The anonymous privately-printed book, Some Account of Lord Boringdon’s Accident, describes in deferential terms a case of aspiration of a foreign body and its sequelae. Today aspirated foreign bodies are serious but curable injuries; before the invention of the bronchoscope by Killian in the 1890s, they were frequently fatal.
The child’s grandfather was the first Lord Boringdon, a politician, from a Yeoman farming family in Devon. His father was a politician and serial philanderer, at first having a long-standing relationship with a married woman, Lady Elizabeth Monk, who bore him three sons. He married another, Sarah Fane, who was the child’s mother, but who left him because of his continuing dalliances; they were divorced, a fearful process in those days, and he finally married Frances Talbot, the boy’s loving stepmother. It is said that the second Lord Boringdon inherited a fortune in gold coins from his mother and yet, when he died, he left huge debts. Nonetheless, he was elevated to the Earl of Morley for his services in government and the family were active parliamentarians through several generations. His son by his third wife was a cabinet minister under Gladstone.
Lord Boringdon, (Illustration by John Riddington Young).

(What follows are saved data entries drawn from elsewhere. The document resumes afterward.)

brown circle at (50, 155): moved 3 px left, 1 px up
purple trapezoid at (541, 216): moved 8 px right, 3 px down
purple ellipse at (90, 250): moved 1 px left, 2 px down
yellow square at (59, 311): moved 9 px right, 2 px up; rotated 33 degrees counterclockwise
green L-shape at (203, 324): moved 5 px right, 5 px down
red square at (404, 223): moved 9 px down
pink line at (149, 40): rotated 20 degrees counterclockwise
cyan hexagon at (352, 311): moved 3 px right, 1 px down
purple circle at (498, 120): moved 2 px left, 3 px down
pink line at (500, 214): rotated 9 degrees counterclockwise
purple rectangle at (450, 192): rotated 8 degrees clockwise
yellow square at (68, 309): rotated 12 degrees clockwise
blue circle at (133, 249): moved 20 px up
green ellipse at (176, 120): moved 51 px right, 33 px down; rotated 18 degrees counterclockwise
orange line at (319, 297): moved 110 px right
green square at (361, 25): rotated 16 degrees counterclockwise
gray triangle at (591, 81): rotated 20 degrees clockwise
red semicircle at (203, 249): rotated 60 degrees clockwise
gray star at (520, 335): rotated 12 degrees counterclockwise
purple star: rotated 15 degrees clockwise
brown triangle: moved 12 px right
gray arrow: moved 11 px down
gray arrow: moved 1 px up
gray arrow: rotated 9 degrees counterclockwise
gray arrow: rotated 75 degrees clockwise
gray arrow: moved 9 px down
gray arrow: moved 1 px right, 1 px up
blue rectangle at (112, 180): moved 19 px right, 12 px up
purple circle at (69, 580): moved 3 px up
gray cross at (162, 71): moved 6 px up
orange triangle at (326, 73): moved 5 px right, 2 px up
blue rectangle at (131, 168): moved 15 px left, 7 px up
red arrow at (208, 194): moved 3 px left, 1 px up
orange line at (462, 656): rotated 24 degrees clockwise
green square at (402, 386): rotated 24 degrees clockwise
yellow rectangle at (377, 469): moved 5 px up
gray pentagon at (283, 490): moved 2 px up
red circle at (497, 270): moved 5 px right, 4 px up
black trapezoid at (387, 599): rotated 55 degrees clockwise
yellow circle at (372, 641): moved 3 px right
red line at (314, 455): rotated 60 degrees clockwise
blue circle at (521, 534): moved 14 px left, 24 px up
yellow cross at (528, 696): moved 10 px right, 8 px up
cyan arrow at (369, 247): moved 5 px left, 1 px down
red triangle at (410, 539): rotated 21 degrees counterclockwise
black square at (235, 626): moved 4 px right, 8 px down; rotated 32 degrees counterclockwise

In the summer of 1817, 11-year-old John Parker, Viscount Boringdon, was walking in a field near Paris (where his family was temporarily living), chewing a stalk of rye, when he coughed and aspirated an ear. He fell ill some days later and despite the best of current medical attention, which included multiple blistering, two or three cuppings, and leeching on at least six occasions, his health continued to worsen. After a failed attempt to aspirate the abscess, as a desperate measure open surgery was attempted to drain it; the patient was sedated only by morphine and red wine. It failed. He died after a 12-week illness. During this time, he was attended by at least five physicians and a surgeon from London and Paris, all of whom apparently stated that whatever was the cause of the young Lord’s illness, it had nothing to do with the ear of rye!
“At autopsy the almost entire ear of rye, exceeding three inches in length, was found ... embedded in the abscess it had created in the lowest part of the lungs.”
As befitted a member of the aristocracy, albeit a young one, the British Consulate in Paris chartered a boat to take his body home to Saltram House, the family’s mansion in Devon, England. His funeral was attended by more than 2000 people, who came by foot because there was insufficient carriage parking at the church. The book finishes with a several poems, in Latin and English to commemorate his short life. The story was only documented, because the young subject was a member of the aristocracy and his parents well-liked and connected. It highlights the difference between the nobility and commoners; the outcome would have been similar but the treatment of the latter less draconian and thus kinder.
1. Anon. Some Account of Lord Boringdon’s Accident on 21st July 1817 and Its Consequences. London, UK; J McCreery; 1818.
2. Killian G. Über directe Bronchoskopie, Munch. Med Wischt 1898;844-7.